State may need to recover €25m from those who used scheme
The European Commission will this week respond to the Government's admission it breached EU State aid rules in its implementation of the State's main business scheme, the Employment and Incentive Investment Scheme (EIIS).
Up to €25m may have to be recovered from over 600 individuals who wrongly received tax benefits under the scheme.
An apology was issued last week by Finance Minister Paschal Donohoe, who rushed to amend the flaw in the EIIS in the latest Finance Bill. But the episode comes at an awkward time for the Government given its high-profile clash with the Commission over last year's disputed Apple tax ruling.
The European Competition directorate, led by Commissioner Margrethe Vestager, ordered Ireland to recover at least €13bn in unpaid tax from the technology giant - a move the Government and Apple have appealed.
According to tax experts, the EC's response to the error in implementing the EIIS will reveal whether the EU authorities are hardening their stance against Ireland in the wake of the Apple judgement. Sources within the Department of Finance said the Government is hoping the decision to report and swiftly remedy the mistake will remove a complex administrative burden on Revenue at a time when the organisation remains under acute staffing pressure.
Revenue has repeatedly come under fire for its processing of EIIS applications. There are concerns these delays would intensify if the EC insisted on Ireland recovering the monies.

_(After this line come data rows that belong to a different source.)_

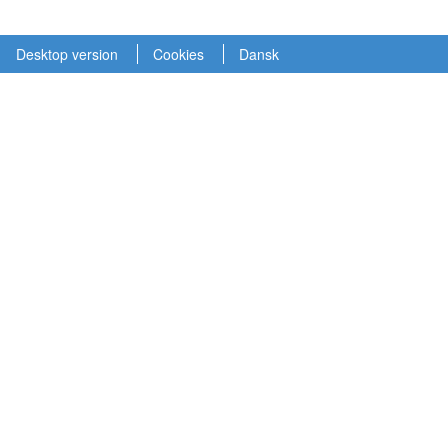
Desktop version
Cookies
Dansk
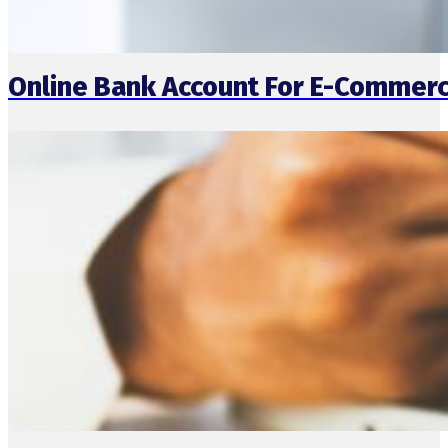
Online Bank Account For E-Commerc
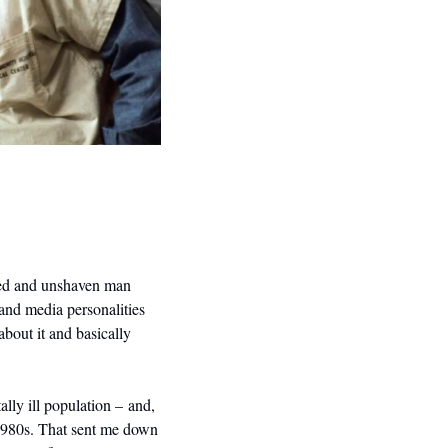
ed and unshaven man 
and media personalities 
bout it and basically 
ly ill population – and, 
1980s. That sent me down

The revelation is also embarrassing to the Government as the error dates back to October 2015, when changes were made to EIIS to comply with European state aid rules.
That overhaul has now proved inadequate. According to an announcement released on Thursday by the Department of Finance, EU rules prohibit tax benefits for individuals who are connected with the companies.

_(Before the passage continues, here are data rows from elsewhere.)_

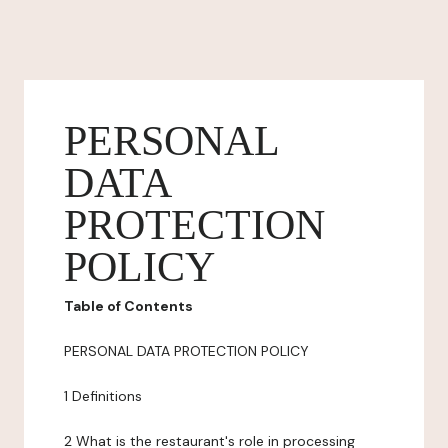
PERSONAL
DATA
PROTECTION
POLICY
Table of Contents
PERSONAL DATA PROTECTION POLICY
1 Definitions
2 What is the restaurant's role in processing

"I am acting decisively to correct the error in the scheme," said Mr Donohoe, who confirmed the scheme is the subject of a review, which is due for completion in the first half of 2018.

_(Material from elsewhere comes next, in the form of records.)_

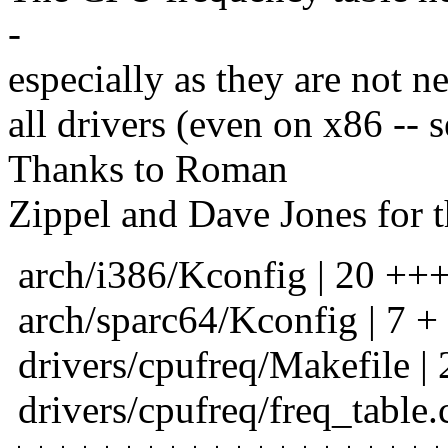
-
especially as they are not ne
all drivers (even on x86 --
Thanks to Roman
Zippel and Dave Jones for t
arch/i386/Kconfig | 20 +++
arch/sparc64/Kconfig | 7 +
drivers/cpufreq/Makefile | 
drivers/cpufreq/freq_table.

However, the department stressed that EIIS, which was preceded by the Business Expansion Scheme, remains open for eligible companies and investors.
The policy is regarded as a key source of funding for SMEs amid a persistent credit crunch afflicting the sector in the wake of the financial crisis.
Last year, 261 companies were the recipients of EIIS investments and some 1,768 investors benefited.
Tens of millions of euro is raised by small companies through the scheme annually.
But tempers are fraying at the backlog in EIIS claims within Revenue, with both Davy and Goodbody - which run multi-million funds targeted at investors in SMEs - voicing complaints about the delays.
According to sources, the latest amendments are likely to funnel more investors, hoping to avail of EIIS benefits, towards corporate advisors.
Cantor Fitzgerald also facilitates private placements for small businesses and it is understood the firm recently succeeded in raising close to €6m for Irish travel tech firm Boxever.
However, tax experts pointed out that many small enterprises rely on a network of family and friends to inject much-needed capital, an option that will now be eliminated from the EIIS scheme.